Luciano Vásquez Muruaga (26 April 1926 – 18 October 2010) was a Chilean journalist and politician affiliated with the National Party.

He served as Deputy for the Seventh Departmental Group, Second District (Talagante) in 1973. His mandate was cut short by the coup d’état that dissolved Congress.

Vásquez also worked throughout his life in journalism. He served as director of the newspapers La Gaceta de Arica, El Cronista, and La Nación (Santiago); as editor of El Mercurio (Santiago) and deputy director of El Mercurio de Valparaíso; and as director of Radio Agricultura (Santiago). He was also a columnist for Las Últimas Noticias and La Tercera.

==Biography==
Luciano Vásquez Muruaga was born in Santiago on 26 April 1926, the son of José Dolores Vásquez Rodríguez and Angelina Muruaga. He married Adriana Echeverría, with whom he had three children; he later married journalist Raquel Cordero Arellano, with whom he had one child.

He taught Public Relations and Introduction to Journalism at the Universidad Andrés Bello and News Journalism at the Universidad Las Condes.

A member of the National Party, in March 1973 he was elected deputy for the Seventh Departmental Group, Second District (Talagante) and joined the Standing Committee on Foreign Relations. His term was cut short by the 1973 Chilean coup d'état, which dissolved the National Congress.
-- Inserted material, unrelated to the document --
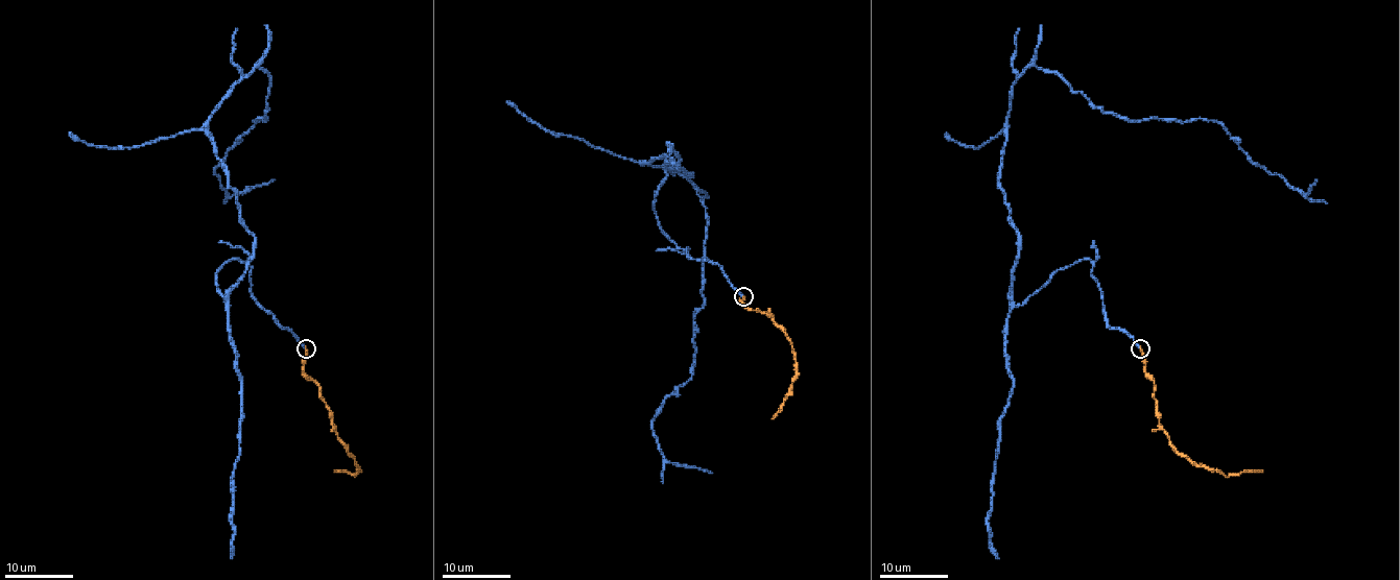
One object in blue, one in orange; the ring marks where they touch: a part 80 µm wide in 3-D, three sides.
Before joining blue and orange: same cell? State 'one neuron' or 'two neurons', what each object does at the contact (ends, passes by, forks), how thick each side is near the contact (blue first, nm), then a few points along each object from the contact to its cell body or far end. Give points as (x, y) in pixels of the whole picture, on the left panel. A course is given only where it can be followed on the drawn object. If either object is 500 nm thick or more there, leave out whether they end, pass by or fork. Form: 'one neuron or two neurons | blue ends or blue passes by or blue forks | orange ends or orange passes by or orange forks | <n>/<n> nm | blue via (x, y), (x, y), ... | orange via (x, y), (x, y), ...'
one neuron | blue ends | orange ends | 200/240 nm | blue via (305, 347), (239, 260), (217, 290), (254, 236), (208, 118), (258, 66), (266, 120), (215, 174), (275, 179) | orange via (305, 347), (304, 371), (318, 387), (331, 424), (358, 465), (354, 477), (334, 469)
In 1973 he was appointed cultural press attaché at the Embassy of Chile in Sweden, a post he held until 1976; between 1984 and 1988 he held the same position in Paraguay. He served as director of the Division of Social Communication (DINACOS) between 15 February and 10 November 1979.

In 1989 he ran for deputy for District 22 (Santiago) on the National Party list, but was not elected.

He died in Santiago on 18 October 2010.